Retomando o tema central desta nossa reflexão, cabe salientar que, na verdade, a Constituição Federal somente permite a adoção do princípio da oportunidade do exercício da ação penal pública na hipótese de infração penal de pouca gravidade, vale dizer, de “pequeno potencial ofensivo” (art.98).
Melhor explicando, não é compatível com o nosso sistema jurídico constitucional a discricionariedade ilimitada no sistema de justiça criminal. Não se pode admitir que a aplicação das regras cogentes do Direito Penal e Processual Penal fiquem ao talante ou alvedrio de um membro do Ministério Público. Isto criaria uma indesejável insegurança jurídica.
Outorgar a qualquer membro do Ministério Público, em qualquer local deste imenso país, a possibilidade de decidir se vai ou não oferecer a devida denúncia, mesmo estando presentes todas as condições da ação penal pública, é violar flagrantemente o princípio da vedação da proteção deficiente, tão estudado e venerado pelos modernos constitucionalistas.
Ao Estado, não se pode permitir que se abstenha de proteger bens jurídicos da mais alta relevância para o bom convívio em sociedade. O princípio da obrigatoriedade do exercício da ação penal pública se insere dentro de um salutar princípio mais amplo, qual seja, o inafastável princípio da legalidade.
Em outras palavras, se a Constituição Federal tem regras claras de tutela à vida e ao patrimônio das pessoas, como aceitar que o Estado, através de um membro do Ministério Público, possa deixar, no caso concreto, de efetivar esta proteção prometida em nossa Lei Maior ???

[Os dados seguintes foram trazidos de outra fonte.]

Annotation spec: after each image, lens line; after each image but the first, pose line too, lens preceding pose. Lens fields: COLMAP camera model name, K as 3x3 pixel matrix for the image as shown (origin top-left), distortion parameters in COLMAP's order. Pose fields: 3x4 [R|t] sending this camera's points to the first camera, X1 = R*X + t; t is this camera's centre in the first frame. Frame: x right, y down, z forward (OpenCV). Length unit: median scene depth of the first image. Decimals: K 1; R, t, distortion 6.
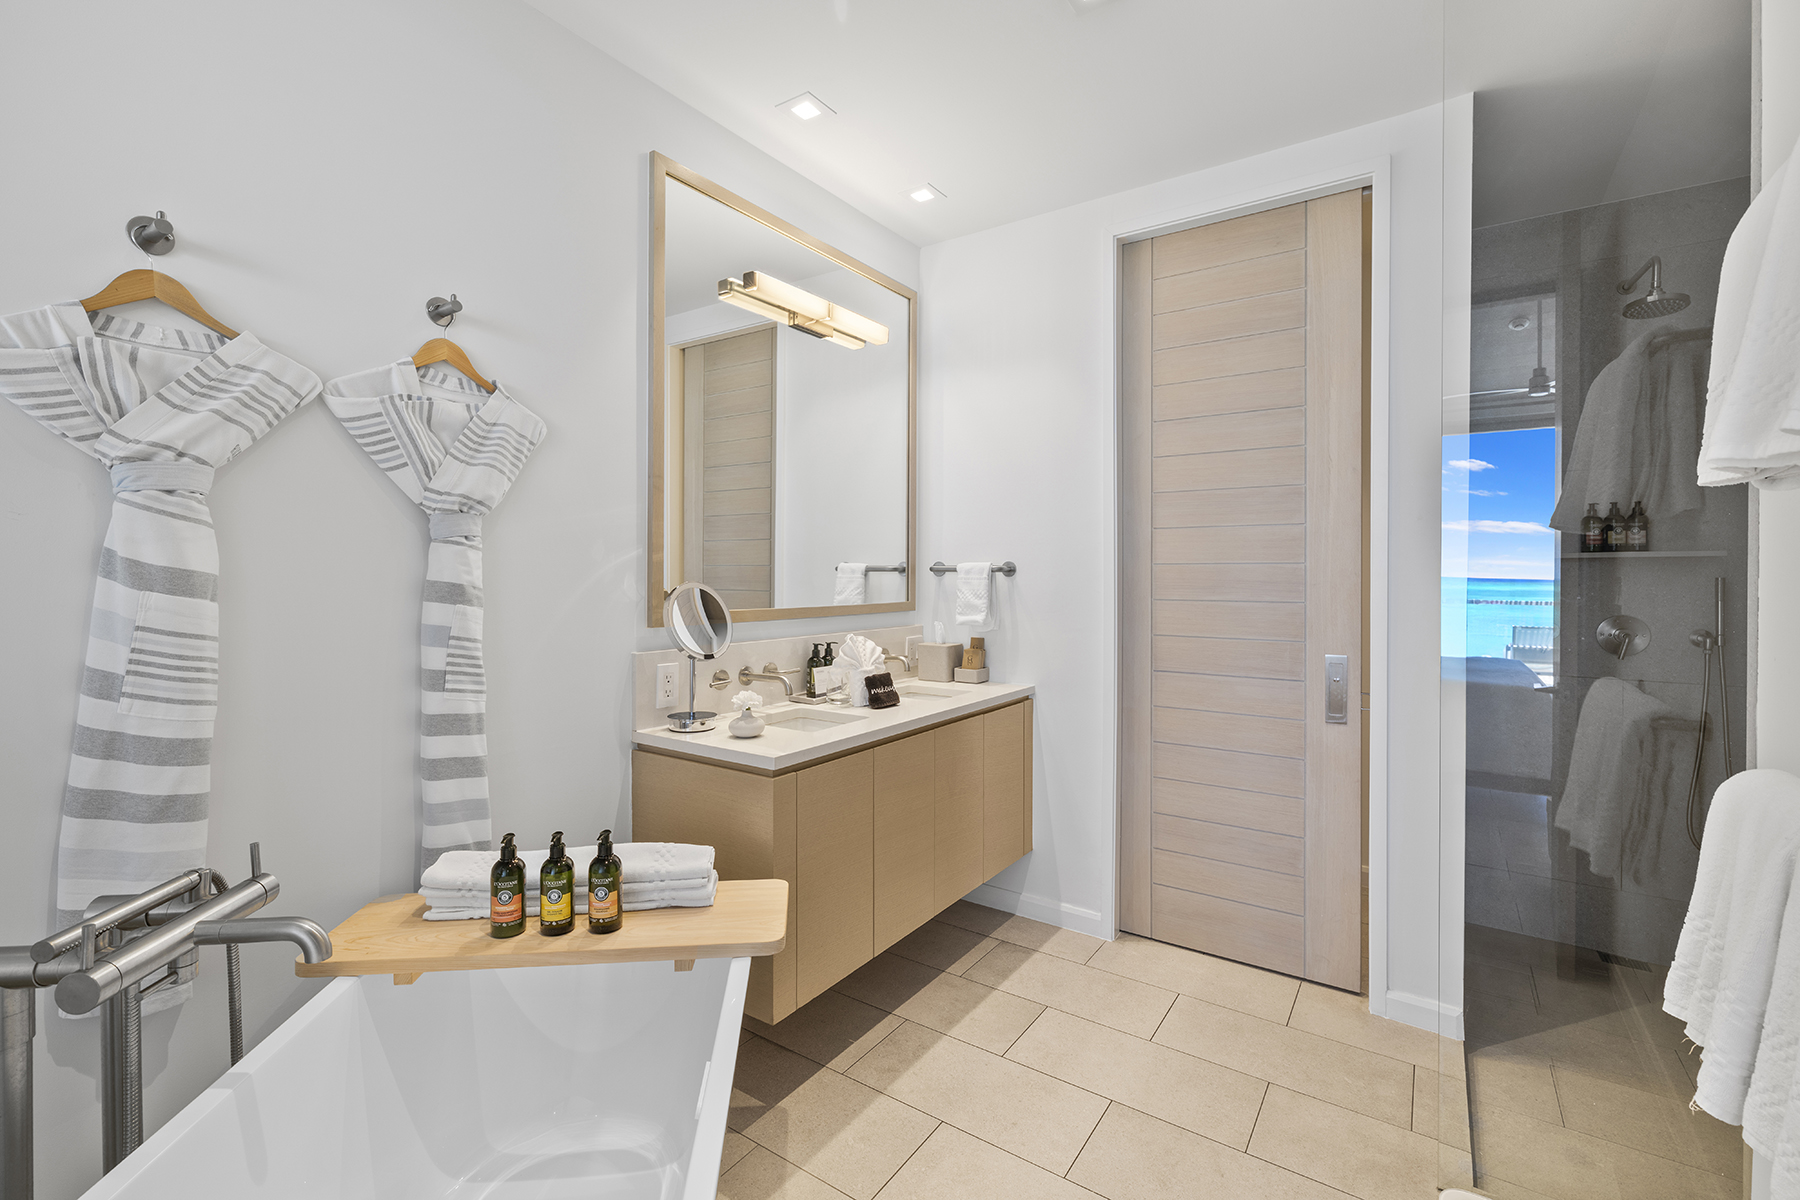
lens RADIAL K [[777.1, 0, 888.4], [0, 777.1, 589.0], [0, 0, 1]] dist [-0.000691, -0.000053]
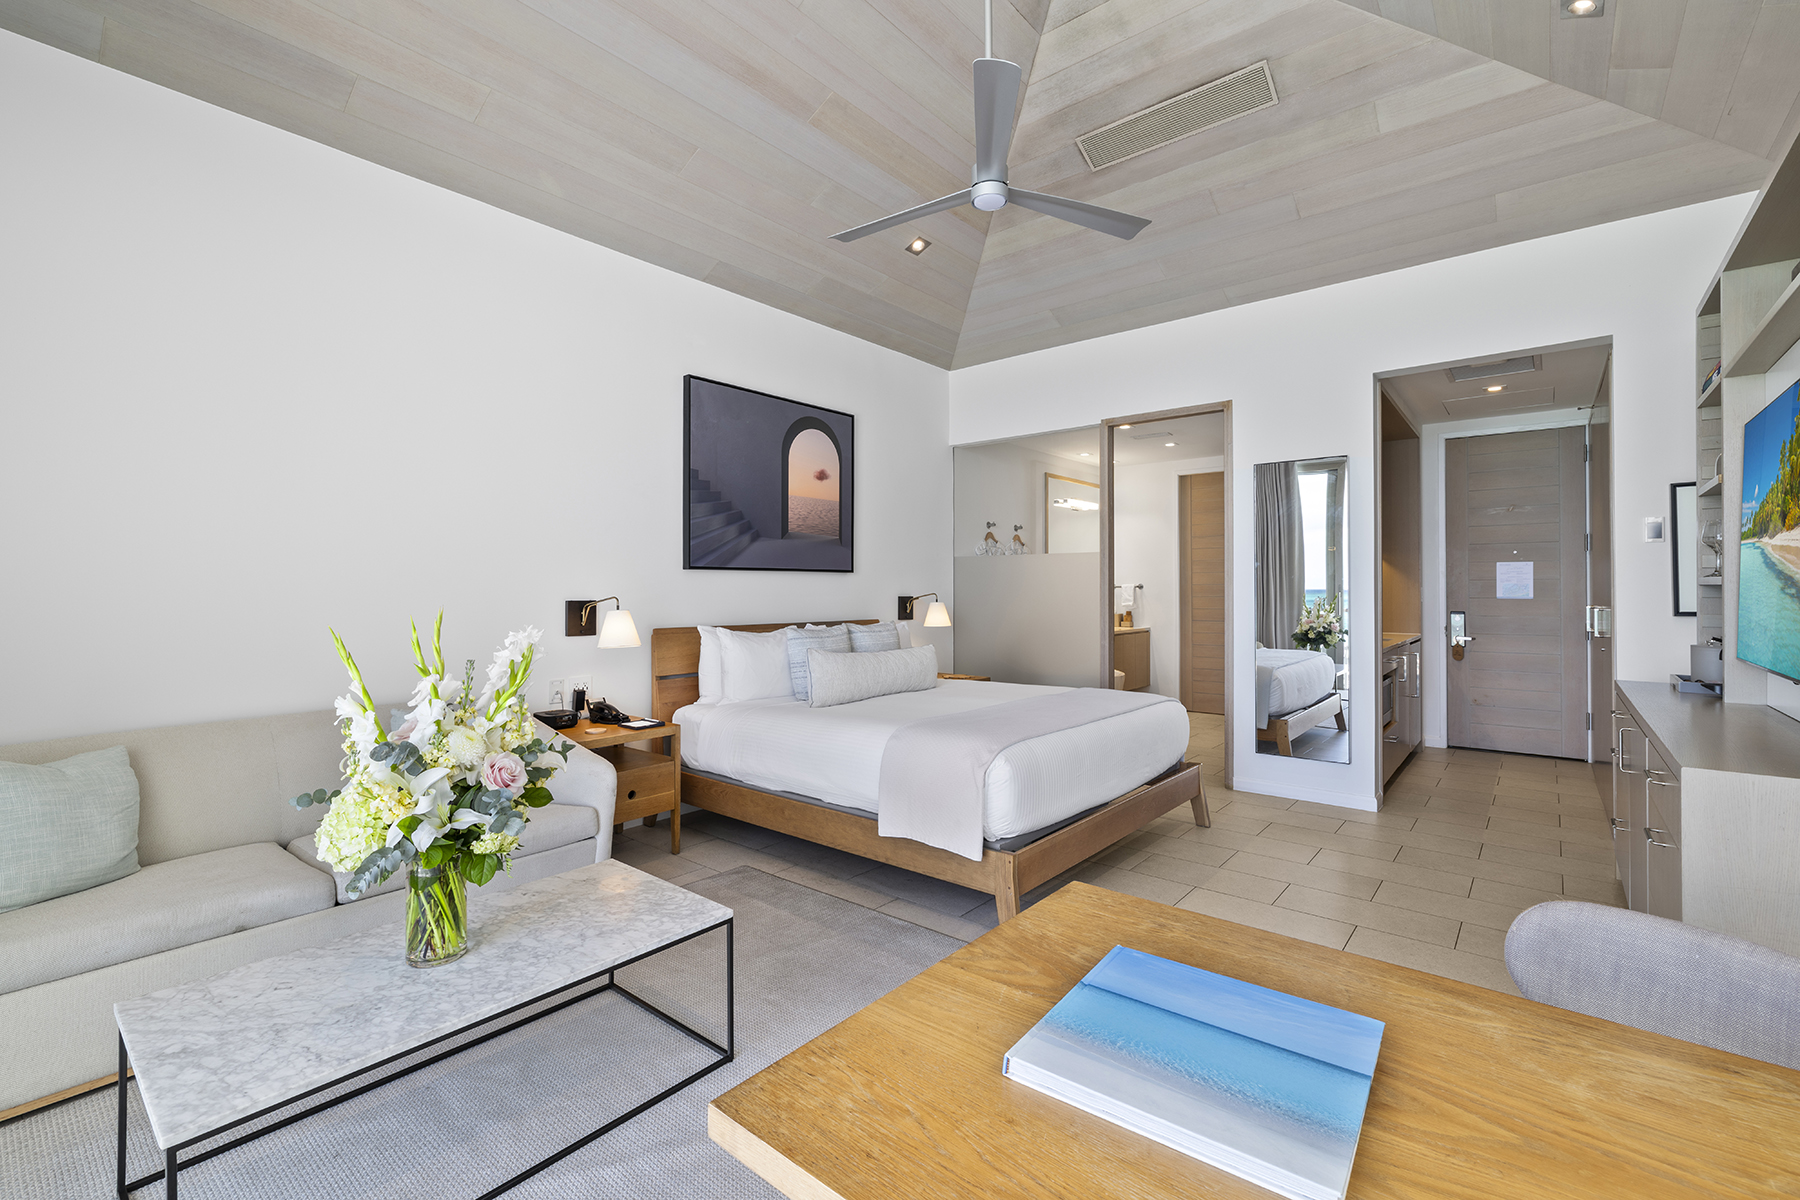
lens RADIAL K [[777.1, 0, 888.4], [0, 777.1, 589.0], [0, 0, 1]] dist [-0.000691, -0.000053]
pose [[0.997080, -0.003555, -0.076288, -0.579217], [0.002482, 0.999897, -0.014153, 0.022304], [0.076330, 0.013922, 0.996985, -2.012394]]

Por outro lado, a prevalecer o equivocado entendimento de que o Poder Judiciário não pode exercer um controle mais efetivo sobre os negócios jurídicos processuais em sede penal, estaremos admitindo um poder desmedido aos membros do Ministério Público, estaremos criando um verdadeiro “monstro” em nosso sistema jurídico, ao arrepio dos postulados básicos do Estado Democrático de Direito, previsto na Constituição da República.
Podemos finalizar, asseverando que uma das “palavras chaves” do Estado Democrático de Direito é o “CONTROLE”. Poder discricionário, em nosso sistema de justiça criminal, sem um mecanismo de controle efetivo, é abrir espaço para uma atuação processual fascista.
É absolutamente necessário e urgente que sejam estipulados limites à chamada “justiça penal consensual”. É preciso coibir a ânsia de poder de alguns membros do Ministério Público Federal busca legitimar o reprovável “negociado sobre o legislado”, mormente quando se trata de Direito Penal e Processual Penal, composto por regras cogentes.